1. On https://github.com/mysql/mysql-server/blob/mysql-8.0.45/sql/rpl_replica.cc#L6362 the offset parameter to relaylog_file_reader.open(linfo.log_file_name, offset) will be beyond the on disk size of the relay log. However, the open still succeeds.
2. On https://github.com/mysql/mysql-server/blob/mysql-8.0.45/sql/rpl_replica.cc#L6369 the resulting ev will be expectedly nullptr and the while loop will exit.
3. On https://github.com/mysql/mysql-server/blob/mysql-8.0.45/sql/rpl_replica.cc#L6433, since the MTS gaps determination fails, this function returns an error and init_recovery eventually fail without running recover_relay_log

How to repeat:
1. Configure a replica with default sync_relay_log settings and a max relay log size, GTID mode disabled.
2. Run workload from the source
3. While replica is both writing and reading on the same relay log, execute /bin/echo c > /proc/sysrq-trigger on the host

Suggested fix:
Ideally the server should be able to detect the relay log truncation and refetch the relay logs up to a point then retry the MTS gaps recovery.

This problem is synonymous to https://bugs.mysql.com/bug.php?id=81840 but slave_preserve_commit_order = ON (when slave_parallel_mode = LOGICAL_CLOCK) does not prevent the problem from happening.
[6 Feb 18:38] Jervin Real
On repeat, the following errors will be logged.

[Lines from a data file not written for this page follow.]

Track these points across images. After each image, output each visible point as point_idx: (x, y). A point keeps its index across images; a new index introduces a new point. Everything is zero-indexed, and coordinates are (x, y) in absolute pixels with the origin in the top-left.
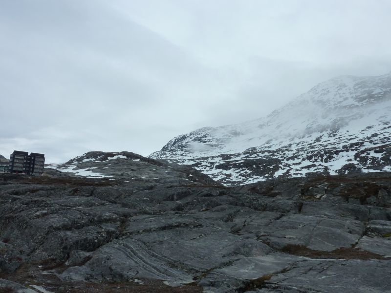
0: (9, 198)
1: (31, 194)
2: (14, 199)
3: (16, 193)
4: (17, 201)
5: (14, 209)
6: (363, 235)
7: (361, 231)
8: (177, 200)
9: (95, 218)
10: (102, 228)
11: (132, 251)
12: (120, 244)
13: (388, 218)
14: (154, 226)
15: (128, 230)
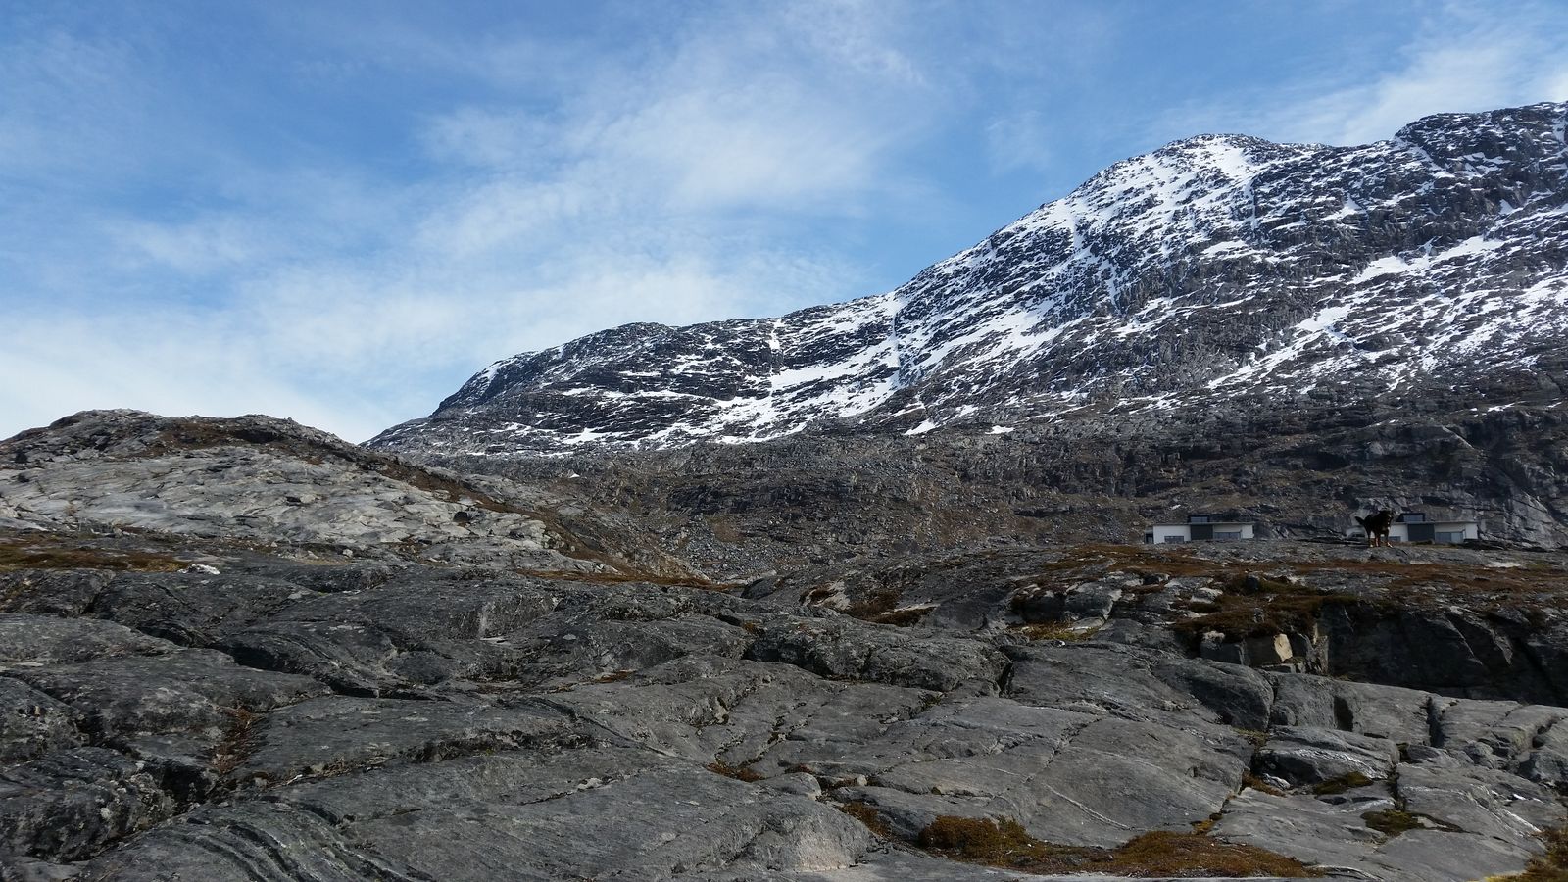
6: (1245, 784)
7: (1237, 768)
8: (488, 634)
9: (106, 714)
10: (138, 757)
11: (275, 854)
12: (218, 825)
13: (1344, 717)
14: (379, 744)
15: (259, 764)
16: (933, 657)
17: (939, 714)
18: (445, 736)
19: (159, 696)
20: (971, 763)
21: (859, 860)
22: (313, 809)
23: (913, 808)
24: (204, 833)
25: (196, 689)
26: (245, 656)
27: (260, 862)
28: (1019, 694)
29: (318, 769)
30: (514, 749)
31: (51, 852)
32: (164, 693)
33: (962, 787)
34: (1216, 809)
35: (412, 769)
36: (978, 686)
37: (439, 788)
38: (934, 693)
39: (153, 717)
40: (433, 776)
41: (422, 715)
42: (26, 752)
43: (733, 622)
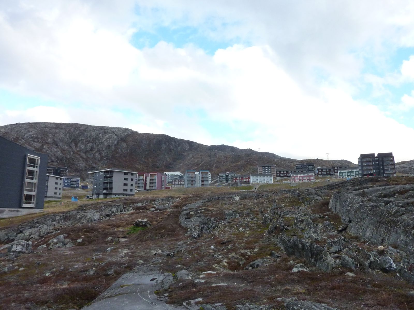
0: (380, 201)
1: (402, 196)
2: (387, 203)
3: (385, 196)
4: (391, 204)
5: (392, 213)
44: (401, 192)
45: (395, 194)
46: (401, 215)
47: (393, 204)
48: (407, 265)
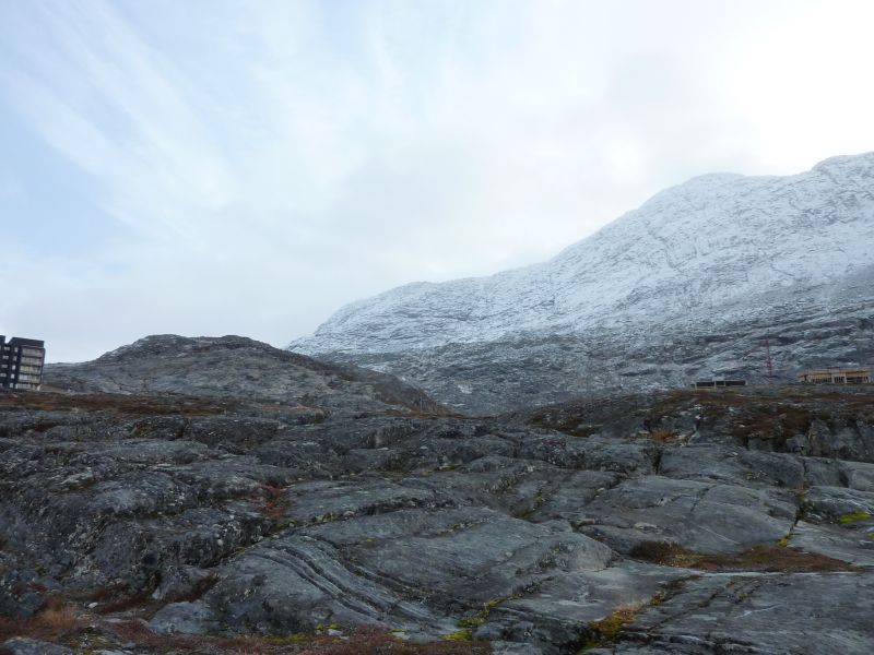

[ERROR] [MY-010575] [Repl] Error looking for file after /logs/relaylogs/relay_log.000893.
[ERROR] [MY-010426] [Repl] Replica: Failed to initialize the connection metadata structure for channel ''; its record may still be present in the applier metadata repository, consider deleting it.
[ERROR] [MY-010529] [Repl] Failed to create or recover replication info repositories.